▼▼▼
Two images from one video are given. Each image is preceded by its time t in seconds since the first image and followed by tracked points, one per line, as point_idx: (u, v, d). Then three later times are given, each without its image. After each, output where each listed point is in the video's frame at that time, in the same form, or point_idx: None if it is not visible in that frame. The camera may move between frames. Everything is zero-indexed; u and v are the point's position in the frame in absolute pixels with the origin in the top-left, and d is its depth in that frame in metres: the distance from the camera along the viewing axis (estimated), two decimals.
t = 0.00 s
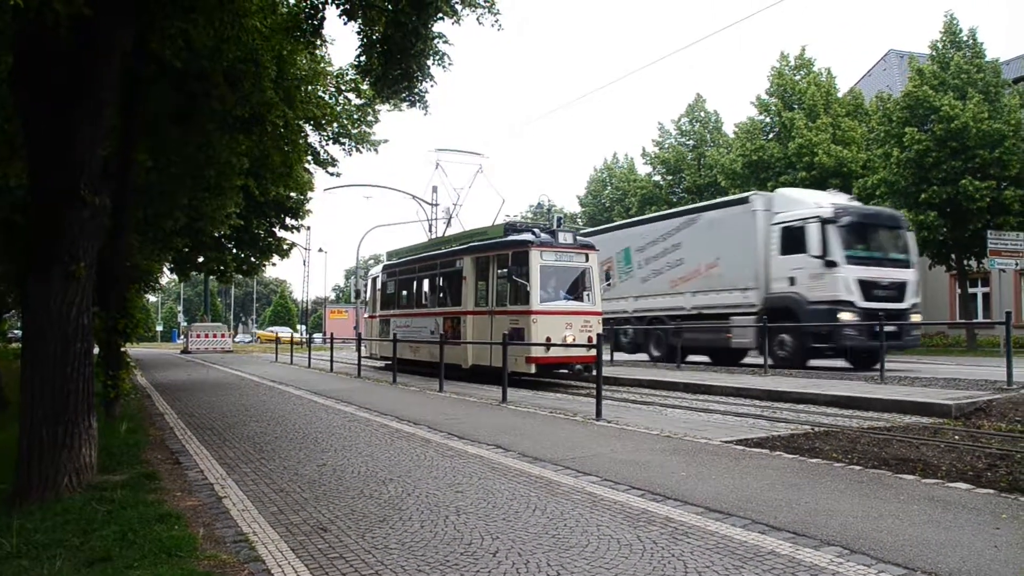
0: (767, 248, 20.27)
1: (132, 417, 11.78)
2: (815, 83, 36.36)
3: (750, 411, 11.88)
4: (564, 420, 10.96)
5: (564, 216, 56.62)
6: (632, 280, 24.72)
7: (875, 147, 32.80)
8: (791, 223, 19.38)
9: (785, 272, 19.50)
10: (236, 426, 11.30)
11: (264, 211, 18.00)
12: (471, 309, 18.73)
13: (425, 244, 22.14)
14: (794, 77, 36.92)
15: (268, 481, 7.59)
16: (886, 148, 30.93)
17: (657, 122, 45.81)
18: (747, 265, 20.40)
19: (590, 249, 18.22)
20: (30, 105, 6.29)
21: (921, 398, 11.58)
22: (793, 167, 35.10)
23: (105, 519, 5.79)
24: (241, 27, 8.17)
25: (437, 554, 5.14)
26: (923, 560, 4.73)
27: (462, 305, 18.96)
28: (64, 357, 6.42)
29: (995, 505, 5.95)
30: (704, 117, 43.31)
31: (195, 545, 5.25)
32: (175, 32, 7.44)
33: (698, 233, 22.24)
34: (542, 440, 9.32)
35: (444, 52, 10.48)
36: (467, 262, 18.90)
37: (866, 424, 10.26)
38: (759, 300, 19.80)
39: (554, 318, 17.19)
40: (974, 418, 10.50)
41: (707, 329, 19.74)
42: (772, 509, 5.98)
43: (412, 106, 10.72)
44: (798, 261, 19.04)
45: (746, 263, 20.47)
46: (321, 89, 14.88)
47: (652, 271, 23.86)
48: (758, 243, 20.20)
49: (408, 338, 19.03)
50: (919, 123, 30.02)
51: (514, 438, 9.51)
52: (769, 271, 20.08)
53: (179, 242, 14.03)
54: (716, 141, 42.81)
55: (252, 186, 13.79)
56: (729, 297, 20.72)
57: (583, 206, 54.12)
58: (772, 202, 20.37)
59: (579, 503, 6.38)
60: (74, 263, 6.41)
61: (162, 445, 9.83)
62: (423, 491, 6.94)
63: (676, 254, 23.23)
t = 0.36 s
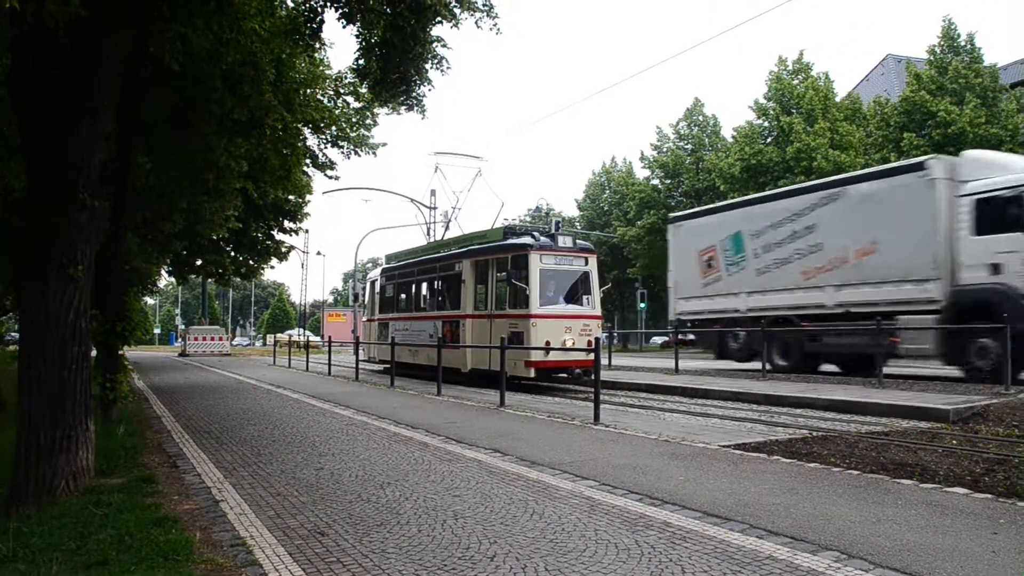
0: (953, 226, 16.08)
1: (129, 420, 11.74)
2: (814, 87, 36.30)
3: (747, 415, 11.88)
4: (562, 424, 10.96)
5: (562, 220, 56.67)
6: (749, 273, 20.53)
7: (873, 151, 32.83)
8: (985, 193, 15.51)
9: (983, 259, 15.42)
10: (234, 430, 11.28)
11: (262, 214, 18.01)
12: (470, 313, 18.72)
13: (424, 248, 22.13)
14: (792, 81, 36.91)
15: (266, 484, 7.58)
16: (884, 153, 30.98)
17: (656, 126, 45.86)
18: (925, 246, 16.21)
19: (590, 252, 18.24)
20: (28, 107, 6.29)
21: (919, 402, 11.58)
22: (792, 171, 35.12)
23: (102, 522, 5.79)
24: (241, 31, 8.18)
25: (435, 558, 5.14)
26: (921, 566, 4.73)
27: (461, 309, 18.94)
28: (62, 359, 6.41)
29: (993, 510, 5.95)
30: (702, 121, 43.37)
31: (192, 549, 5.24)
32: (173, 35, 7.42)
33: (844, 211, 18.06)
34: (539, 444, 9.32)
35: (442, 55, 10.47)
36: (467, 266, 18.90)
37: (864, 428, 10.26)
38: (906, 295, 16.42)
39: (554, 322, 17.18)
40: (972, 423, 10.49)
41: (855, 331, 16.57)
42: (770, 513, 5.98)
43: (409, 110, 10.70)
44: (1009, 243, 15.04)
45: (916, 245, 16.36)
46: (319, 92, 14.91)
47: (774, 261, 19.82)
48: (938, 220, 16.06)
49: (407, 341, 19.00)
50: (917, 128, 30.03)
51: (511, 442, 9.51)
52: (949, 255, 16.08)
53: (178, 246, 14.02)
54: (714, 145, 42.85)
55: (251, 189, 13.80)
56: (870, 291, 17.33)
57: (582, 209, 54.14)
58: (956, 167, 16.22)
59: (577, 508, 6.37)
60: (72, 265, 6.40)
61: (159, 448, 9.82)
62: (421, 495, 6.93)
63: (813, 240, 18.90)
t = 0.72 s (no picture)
0: None
1: (127, 424, 11.74)
2: (812, 90, 36.47)
3: (746, 418, 11.87)
4: (561, 427, 10.94)
5: (561, 223, 56.71)
6: (933, 255, 15.88)
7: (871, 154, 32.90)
8: None
9: None
10: (232, 433, 11.26)
11: (261, 217, 18.01)
12: (469, 315, 18.72)
13: (423, 251, 22.13)
14: (791, 83, 37.04)
15: (265, 487, 7.57)
16: (882, 155, 31.04)
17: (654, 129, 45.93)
18: None
19: (589, 255, 18.24)
20: (27, 112, 6.29)
21: (918, 405, 11.59)
22: (791, 173, 35.16)
23: (100, 526, 5.78)
24: (239, 35, 8.20)
25: (434, 561, 5.14)
26: (920, 568, 4.72)
27: (460, 312, 18.93)
28: (60, 363, 6.41)
29: (992, 512, 5.95)
30: (700, 124, 43.45)
31: (191, 552, 5.24)
32: (173, 39, 7.43)
33: None
34: (538, 446, 9.31)
35: (441, 59, 10.49)
36: (466, 268, 18.89)
37: (863, 430, 10.26)
38: None
39: (553, 325, 17.19)
40: (970, 425, 10.51)
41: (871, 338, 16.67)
42: (769, 515, 5.97)
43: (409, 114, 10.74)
44: None
45: None
46: (318, 96, 14.96)
47: (975, 239, 15.04)
48: None
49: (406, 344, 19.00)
50: (915, 130, 30.12)
51: (510, 445, 9.50)
52: None
53: (177, 249, 14.03)
54: (713, 147, 42.92)
55: (250, 192, 13.80)
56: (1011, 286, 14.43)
57: (580, 212, 54.18)
58: None
59: (576, 510, 6.37)
60: (71, 269, 6.42)
61: (158, 451, 9.81)
62: (420, 498, 6.93)
63: None
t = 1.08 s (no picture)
0: None
1: (125, 426, 11.72)
2: (810, 92, 36.58)
3: (744, 419, 11.88)
4: (559, 429, 10.94)
5: (559, 224, 56.71)
6: None
7: (869, 155, 32.94)
8: None
9: None
10: (230, 435, 11.24)
11: (259, 219, 18.00)
12: (468, 317, 18.72)
13: (421, 252, 22.14)
14: (789, 85, 37.18)
15: (263, 489, 7.56)
16: (880, 157, 31.07)
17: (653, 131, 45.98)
18: None
19: (588, 256, 18.25)
20: (25, 114, 6.31)
21: (915, 406, 11.60)
22: (789, 175, 35.21)
23: (99, 528, 5.77)
24: (239, 37, 8.21)
25: (432, 563, 5.13)
26: (918, 569, 4.73)
27: (459, 313, 18.93)
28: (59, 365, 6.41)
29: (989, 513, 5.96)
30: (699, 125, 43.50)
31: (188, 554, 5.23)
32: (171, 41, 7.42)
33: None
34: (536, 448, 9.31)
35: (440, 60, 10.51)
36: (464, 270, 18.89)
37: (861, 432, 10.28)
38: None
39: (552, 326, 17.20)
40: (968, 427, 10.52)
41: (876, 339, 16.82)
42: (766, 517, 5.98)
43: (409, 115, 10.77)
44: None
45: None
46: (317, 97, 15.00)
47: None
48: None
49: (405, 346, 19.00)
50: (913, 132, 30.22)
51: (508, 446, 9.49)
52: None
53: (174, 251, 14.02)
54: (711, 149, 42.96)
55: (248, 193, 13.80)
56: None
57: (579, 214, 54.18)
58: None
59: (575, 512, 6.37)
60: (69, 270, 6.42)
61: (156, 453, 9.80)
62: (418, 500, 6.92)
63: None
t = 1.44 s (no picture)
0: None
1: (123, 429, 11.70)
2: (808, 93, 36.65)
3: (743, 421, 11.87)
4: (558, 431, 10.93)
5: (557, 227, 56.75)
6: None
7: (868, 157, 32.98)
8: None
9: None
10: (229, 438, 11.21)
11: (258, 221, 18.02)
12: (466, 319, 18.72)
13: (420, 255, 22.15)
14: (787, 87, 37.28)
15: (262, 492, 7.54)
16: (879, 159, 31.10)
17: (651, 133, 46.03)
18: None
19: (586, 258, 18.26)
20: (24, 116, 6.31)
21: (914, 408, 11.60)
22: (787, 176, 35.25)
23: (97, 531, 5.77)
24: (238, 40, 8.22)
25: (431, 565, 5.13)
26: (917, 569, 4.74)
27: (457, 316, 18.93)
28: (57, 368, 6.40)
29: (989, 515, 5.95)
30: (697, 127, 43.55)
31: (186, 557, 5.22)
32: (170, 43, 7.38)
33: None
34: (535, 450, 9.30)
35: (439, 62, 10.51)
36: (463, 272, 18.89)
37: (860, 433, 10.27)
38: None
39: (550, 328, 17.20)
40: (967, 427, 10.51)
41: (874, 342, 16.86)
42: (765, 519, 5.97)
43: (408, 117, 10.77)
44: None
45: None
46: (315, 100, 15.04)
47: None
48: None
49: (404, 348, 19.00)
50: (912, 134, 30.28)
51: (507, 449, 9.48)
52: None
53: (173, 253, 14.02)
54: (710, 151, 42.98)
55: (247, 196, 13.80)
56: None
57: (577, 216, 54.20)
58: None
59: (573, 514, 6.37)
60: (67, 274, 6.40)
61: (155, 456, 9.79)
62: (417, 502, 6.92)
63: None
▲▲▲
Would you quote everything above from the line containing "24: (241, 27, 8.17)" down to the line containing "36: (467, 262, 18.90)"? Include both of those lines and nothing else.

Answer box –
24: (241, 27, 8.17)
25: (437, 554, 5.14)
26: (923, 560, 4.73)
27: (462, 305, 18.96)
28: (64, 357, 6.42)
29: (995, 505, 5.95)
30: (704, 117, 43.31)
31: (195, 545, 5.25)
32: (175, 32, 7.44)
33: (698, 233, 22.24)
34: (542, 440, 9.32)
35: (444, 52, 10.48)
36: (467, 262, 18.90)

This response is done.